Are we going to believe the giants, the fortified cities, the circumstances that we don’t think that we can overcome? Or are we going to believe in the power of God’s word in our lives? How can we miss out on that power, how can we miss out on the promise, how can we miss out on the blessing? By rejecting the word of God, by going for the grass hopper syndrome and focusing on our circumstances and deciding we can’t do it. Without faith it’s impossible to please God, and that’s what’s going on here. Israel sees its little bit of the story, right now, the problems from the bottom up. God’s looking at it from the top down, God’s looking at the sweep of history, God’s looking at it from His power and His word, he’s looking at it from a different perspective, but only Joshua and Caleb understood that. Why is it that those two came back from the land with the other ten as spies, why did they bring back a positive report? Why were they different? Because they looked through God’s, they saw those giants and said, “Those giants aren’t as big as God.” They saw the circumstances through God’s eyes; they saw it from God’s perspective, top down not bottom up. And their lips spoke a positive report, because their hearts had faith in God.

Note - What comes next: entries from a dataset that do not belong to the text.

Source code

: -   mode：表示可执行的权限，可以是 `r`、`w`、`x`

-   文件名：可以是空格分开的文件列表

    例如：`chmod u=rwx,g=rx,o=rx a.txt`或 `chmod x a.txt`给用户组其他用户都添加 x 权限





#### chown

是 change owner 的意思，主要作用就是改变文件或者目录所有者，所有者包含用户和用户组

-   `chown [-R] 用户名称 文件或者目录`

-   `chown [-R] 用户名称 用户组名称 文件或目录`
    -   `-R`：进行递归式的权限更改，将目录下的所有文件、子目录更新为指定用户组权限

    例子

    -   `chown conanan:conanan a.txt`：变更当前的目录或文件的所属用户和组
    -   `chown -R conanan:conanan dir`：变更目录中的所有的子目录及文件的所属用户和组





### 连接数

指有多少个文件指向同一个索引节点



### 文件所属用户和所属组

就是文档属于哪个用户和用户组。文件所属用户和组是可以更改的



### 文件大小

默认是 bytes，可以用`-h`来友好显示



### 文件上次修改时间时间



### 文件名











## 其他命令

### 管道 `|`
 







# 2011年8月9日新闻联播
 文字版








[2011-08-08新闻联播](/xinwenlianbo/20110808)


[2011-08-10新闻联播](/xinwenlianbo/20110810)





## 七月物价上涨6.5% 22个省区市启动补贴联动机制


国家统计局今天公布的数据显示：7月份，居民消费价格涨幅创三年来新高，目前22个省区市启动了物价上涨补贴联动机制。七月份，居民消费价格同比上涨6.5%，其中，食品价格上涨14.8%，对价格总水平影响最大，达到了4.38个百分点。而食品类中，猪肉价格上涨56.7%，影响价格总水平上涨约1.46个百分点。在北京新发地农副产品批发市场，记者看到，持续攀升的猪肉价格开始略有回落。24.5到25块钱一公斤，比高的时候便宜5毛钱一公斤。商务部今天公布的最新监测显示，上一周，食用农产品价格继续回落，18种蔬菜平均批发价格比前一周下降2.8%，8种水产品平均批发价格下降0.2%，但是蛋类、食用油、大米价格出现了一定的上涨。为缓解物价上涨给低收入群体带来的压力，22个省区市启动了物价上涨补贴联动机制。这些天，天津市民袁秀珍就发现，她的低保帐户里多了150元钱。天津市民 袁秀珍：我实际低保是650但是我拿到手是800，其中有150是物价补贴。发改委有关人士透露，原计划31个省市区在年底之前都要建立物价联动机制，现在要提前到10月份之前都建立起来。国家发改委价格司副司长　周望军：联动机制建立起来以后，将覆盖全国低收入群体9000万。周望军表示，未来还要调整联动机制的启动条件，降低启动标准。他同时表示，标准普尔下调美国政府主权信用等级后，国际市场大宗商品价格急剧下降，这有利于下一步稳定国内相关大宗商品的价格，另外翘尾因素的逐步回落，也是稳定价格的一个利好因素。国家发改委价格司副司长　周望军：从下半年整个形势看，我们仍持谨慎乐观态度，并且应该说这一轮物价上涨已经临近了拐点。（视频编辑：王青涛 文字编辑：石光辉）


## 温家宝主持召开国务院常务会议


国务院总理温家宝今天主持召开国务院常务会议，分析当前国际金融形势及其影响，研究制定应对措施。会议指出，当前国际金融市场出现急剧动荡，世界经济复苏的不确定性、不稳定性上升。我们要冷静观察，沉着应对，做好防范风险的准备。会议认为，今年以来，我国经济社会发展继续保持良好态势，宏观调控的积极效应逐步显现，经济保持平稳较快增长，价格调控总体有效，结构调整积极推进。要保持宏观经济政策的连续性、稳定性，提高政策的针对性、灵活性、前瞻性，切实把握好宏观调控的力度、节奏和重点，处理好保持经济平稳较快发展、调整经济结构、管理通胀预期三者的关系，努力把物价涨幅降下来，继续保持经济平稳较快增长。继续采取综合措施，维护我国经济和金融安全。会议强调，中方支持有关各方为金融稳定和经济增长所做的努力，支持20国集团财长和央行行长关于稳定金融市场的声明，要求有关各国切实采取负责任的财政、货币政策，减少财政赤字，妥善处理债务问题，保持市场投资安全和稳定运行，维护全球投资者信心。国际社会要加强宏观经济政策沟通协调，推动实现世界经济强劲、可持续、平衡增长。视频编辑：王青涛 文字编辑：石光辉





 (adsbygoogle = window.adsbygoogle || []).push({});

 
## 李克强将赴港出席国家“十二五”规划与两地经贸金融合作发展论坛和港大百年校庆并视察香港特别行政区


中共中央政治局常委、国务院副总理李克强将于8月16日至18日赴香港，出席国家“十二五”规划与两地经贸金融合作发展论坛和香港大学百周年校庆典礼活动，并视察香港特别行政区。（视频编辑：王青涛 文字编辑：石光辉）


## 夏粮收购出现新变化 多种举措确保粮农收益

When we step into God’s power through faith and when we speak God’s positive report over the circumstances because we believe His word and we believe His promises, then the power of God is at work in our lives. Let me ask you a question, in your life right now, what’s oppressing you? What are your giants? What’s stopping you from walking into the promised land of peace and joy and fellowship with God? Come on, what are they, and what are you saying about them? Are we grumbling and complaining, “Oh it’ll never change, I can’t cope. Oh this is a problem, oh that persons a problem?” Those things are like the unfavourable reports of the ten spies who came back from the Promised Land, and let me tell you that is not music to God’s ears. Let’s get right down to it; our unfavourable reports are like a stench in the nostrils of God. We’ll be looking at that more over the coming weeks, but right now God’s words are God’s power, they are promises for you and for me. And my prayer is the Holy Spirit will breathe them into your heart so that your lips can confess the promises of God and the power of God and the power of God’s word in your life.